Entries supplied:
○ ○ ○
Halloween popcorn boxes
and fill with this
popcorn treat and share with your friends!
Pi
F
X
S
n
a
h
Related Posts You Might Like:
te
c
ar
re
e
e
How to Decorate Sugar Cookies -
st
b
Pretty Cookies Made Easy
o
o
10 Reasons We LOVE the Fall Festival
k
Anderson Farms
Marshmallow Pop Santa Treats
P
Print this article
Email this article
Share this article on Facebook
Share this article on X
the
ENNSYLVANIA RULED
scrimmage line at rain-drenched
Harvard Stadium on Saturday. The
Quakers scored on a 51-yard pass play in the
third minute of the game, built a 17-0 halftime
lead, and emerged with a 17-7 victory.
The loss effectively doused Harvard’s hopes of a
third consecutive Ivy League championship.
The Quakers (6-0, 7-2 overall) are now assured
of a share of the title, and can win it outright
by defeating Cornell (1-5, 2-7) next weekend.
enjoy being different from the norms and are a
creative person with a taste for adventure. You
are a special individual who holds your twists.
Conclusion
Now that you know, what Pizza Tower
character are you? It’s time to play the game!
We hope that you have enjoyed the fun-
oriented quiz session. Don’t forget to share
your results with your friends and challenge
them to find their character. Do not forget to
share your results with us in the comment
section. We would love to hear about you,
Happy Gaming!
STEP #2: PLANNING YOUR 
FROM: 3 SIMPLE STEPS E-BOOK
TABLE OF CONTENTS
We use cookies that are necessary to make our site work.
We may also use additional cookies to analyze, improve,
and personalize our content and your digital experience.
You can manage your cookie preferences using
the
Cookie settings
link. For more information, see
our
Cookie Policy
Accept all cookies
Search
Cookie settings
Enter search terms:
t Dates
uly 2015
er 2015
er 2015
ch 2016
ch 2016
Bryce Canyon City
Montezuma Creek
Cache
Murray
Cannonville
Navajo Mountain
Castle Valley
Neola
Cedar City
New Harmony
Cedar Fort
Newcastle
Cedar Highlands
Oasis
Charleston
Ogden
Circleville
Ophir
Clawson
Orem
○ ○ ○
Transcribe the whole listing with every word preserved.

Halloween popcorn boxes
and fill with this
popcorn treat and share with your friends!
Pi
F
X
S
n
a
h
Related Posts You Might Like:
te
c
ar
re
e
e
How to Decorate Sugar Cookies -
st
b
Pretty Cookies Made Easy
o
o
10 Reasons We LOVE the Fall Festival
k
Anderson Farms
Marshmallow Pop Santa Treats
P
Print this article
Email this article
Share this article on Facebook
Share this article on X
the
ENNSYLVANIA RULED
scrimmage line at rain-drenched
Harvard Stadium on Saturday. The
Quakers scored on a 51-yard pass play in the
third minute of the game, built a 17-0 halftime
lead, and emerged with a 17-7 victory.
The loss effectively doused Harvard’s hopes of a
third consecutive Ivy League championship.
The Quakers (6-0, 7-2 overall) are now assured
of a share of the title, and can win it outright
by defeating Cornell (1-5, 2-7) next weekend.
enjoy being different from the norms and are a
creative person with a taste for adventure. You
are a special individual who holds your twists.
Conclusion
Now that you know, what Pizza Tower
character are you? It’s time to play the game!
We hope that you have enjoyed the fun-
oriented quiz session. Don’t forget to share
your results with your friends and challenge
them to find their character. Do not forget to
share your results with us in the comment
section. We would love to hear about you,
Happy Gaming!
STEP #2: PLANNING YOUR 
FROM: 3 SIMPLE STEPS E-BOOK
TABLE OF CONTENTS
We use cookies that are necessary to make our site work.
We may also use additional cookies to analyze, improve,
and personalize our content and your digital experience.
You can manage your cookie preferences using
the
Cookie settings
link. For more information, see
our
Cookie Policy
Accept all cookies
Search
Cookie settings
Enter search terms:
t Dates
uly 2015
er 2015
er 2015
ch 2016
ch 2016
Bryce Canyon City
Montezuma Creek
Cache
Murray
Cannonville
Navajo Mountain
Castle Valley
Neola
Cedar City
New Harmony
Cedar Fort
Newcastle
Cedar Highlands
Oasis
Charleston
Ogden
Circleville
Ophir
Clawson
Orem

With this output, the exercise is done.